ACTIVITY:
Locate the line that contains "Toate posturile" in the entries below, then repeat it and every following line through the line that contains "de exploración, y", exactly, and no others.

EXTRACTED DATA:
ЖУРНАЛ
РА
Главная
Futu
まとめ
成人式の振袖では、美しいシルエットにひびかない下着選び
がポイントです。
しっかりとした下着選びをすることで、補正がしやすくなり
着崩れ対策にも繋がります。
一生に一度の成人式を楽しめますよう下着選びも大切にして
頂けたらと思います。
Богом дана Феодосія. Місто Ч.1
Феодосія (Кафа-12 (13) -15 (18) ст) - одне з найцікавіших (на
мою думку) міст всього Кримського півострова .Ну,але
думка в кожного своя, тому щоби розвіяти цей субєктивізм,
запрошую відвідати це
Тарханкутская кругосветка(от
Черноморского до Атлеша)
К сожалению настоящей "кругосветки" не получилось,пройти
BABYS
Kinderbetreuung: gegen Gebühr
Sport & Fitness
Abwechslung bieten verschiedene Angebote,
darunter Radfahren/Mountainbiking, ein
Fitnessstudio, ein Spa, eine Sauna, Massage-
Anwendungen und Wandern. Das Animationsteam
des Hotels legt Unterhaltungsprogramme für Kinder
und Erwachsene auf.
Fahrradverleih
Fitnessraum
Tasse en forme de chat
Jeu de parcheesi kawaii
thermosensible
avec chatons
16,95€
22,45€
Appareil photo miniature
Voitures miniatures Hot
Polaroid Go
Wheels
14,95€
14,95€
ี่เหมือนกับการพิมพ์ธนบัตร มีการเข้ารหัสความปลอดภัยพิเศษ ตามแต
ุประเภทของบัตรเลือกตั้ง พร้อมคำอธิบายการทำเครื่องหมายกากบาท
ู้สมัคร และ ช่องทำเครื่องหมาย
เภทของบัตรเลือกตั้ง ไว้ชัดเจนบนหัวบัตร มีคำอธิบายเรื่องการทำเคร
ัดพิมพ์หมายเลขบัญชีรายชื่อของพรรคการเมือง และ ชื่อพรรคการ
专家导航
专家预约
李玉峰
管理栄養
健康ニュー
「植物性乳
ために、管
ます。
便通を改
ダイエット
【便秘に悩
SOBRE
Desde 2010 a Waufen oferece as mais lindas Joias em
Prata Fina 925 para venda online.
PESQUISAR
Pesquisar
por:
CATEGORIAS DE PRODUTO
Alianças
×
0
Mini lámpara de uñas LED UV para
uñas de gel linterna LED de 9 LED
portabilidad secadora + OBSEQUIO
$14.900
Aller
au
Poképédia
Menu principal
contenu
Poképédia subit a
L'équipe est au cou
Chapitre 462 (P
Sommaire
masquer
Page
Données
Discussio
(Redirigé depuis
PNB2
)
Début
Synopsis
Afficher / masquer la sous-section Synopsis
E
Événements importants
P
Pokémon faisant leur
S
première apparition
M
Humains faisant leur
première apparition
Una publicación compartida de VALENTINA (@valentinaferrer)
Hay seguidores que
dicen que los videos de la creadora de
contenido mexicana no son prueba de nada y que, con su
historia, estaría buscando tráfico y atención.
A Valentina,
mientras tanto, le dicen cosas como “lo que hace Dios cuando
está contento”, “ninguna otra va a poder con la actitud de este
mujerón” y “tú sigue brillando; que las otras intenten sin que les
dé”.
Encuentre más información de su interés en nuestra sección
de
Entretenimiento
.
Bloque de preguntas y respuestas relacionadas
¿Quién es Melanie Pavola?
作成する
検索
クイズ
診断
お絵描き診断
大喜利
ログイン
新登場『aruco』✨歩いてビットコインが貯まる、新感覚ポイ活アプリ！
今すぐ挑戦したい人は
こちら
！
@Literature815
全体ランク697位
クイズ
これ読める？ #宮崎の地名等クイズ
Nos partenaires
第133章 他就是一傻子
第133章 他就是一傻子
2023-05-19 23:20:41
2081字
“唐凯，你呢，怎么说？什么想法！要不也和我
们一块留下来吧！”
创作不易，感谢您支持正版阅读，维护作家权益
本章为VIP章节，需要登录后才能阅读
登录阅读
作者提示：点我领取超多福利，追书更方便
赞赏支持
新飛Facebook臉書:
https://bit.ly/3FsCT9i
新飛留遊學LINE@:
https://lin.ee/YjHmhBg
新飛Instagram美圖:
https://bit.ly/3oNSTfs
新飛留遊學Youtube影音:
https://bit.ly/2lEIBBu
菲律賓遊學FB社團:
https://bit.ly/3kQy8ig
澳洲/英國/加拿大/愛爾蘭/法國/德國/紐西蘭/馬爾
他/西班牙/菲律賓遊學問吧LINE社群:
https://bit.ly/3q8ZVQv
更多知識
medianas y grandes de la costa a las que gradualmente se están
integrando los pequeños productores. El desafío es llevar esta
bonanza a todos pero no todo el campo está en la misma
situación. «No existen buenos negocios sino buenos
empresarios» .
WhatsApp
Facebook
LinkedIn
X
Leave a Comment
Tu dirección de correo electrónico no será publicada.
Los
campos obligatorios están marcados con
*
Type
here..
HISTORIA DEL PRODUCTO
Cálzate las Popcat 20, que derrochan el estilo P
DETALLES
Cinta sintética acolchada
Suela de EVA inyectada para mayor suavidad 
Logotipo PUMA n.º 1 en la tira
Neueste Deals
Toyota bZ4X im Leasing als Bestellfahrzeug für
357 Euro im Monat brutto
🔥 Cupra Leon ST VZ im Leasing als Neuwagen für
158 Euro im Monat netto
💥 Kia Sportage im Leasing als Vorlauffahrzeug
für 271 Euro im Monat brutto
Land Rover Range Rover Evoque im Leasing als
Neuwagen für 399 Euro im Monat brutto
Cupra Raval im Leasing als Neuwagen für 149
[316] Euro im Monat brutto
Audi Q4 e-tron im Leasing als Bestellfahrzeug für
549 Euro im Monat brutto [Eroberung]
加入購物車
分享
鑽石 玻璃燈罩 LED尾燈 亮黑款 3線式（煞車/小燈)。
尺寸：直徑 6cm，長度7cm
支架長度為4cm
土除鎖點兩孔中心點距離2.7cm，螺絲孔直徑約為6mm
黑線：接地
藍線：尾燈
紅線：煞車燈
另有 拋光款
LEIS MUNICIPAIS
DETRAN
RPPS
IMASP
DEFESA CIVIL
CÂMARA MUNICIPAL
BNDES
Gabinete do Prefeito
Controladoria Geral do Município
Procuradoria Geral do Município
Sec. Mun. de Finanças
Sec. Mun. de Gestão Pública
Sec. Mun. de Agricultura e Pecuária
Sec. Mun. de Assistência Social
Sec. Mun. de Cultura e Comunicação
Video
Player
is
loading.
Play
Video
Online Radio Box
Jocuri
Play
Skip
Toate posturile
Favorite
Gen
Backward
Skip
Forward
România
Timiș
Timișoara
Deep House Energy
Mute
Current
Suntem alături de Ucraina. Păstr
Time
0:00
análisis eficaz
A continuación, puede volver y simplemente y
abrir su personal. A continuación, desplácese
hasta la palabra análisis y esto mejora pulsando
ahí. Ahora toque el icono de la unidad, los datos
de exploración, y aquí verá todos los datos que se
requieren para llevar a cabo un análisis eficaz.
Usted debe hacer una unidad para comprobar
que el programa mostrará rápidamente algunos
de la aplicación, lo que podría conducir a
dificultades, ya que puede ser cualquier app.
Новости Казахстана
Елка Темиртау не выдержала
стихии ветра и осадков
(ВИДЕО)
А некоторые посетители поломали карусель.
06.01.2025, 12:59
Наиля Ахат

OUTPUT OF THE TASK:
Toate posturile
Favorite
Gen
Backward
Skip
Forward
România
Timiș
Timișoara
Deep House Energy
Mute
Current
Suntem alături de Ucraina. Păstr
Time
0:00
análisis eficaz
A continuación, puede volver y simplemente y
abrir su personal. A continuación, desplácese
hasta la palabra análisis y esto mejora pulsando
ahí. Ahora toque el icono de la unidad, los datos
de exploración, y aquí verá todos los datos que se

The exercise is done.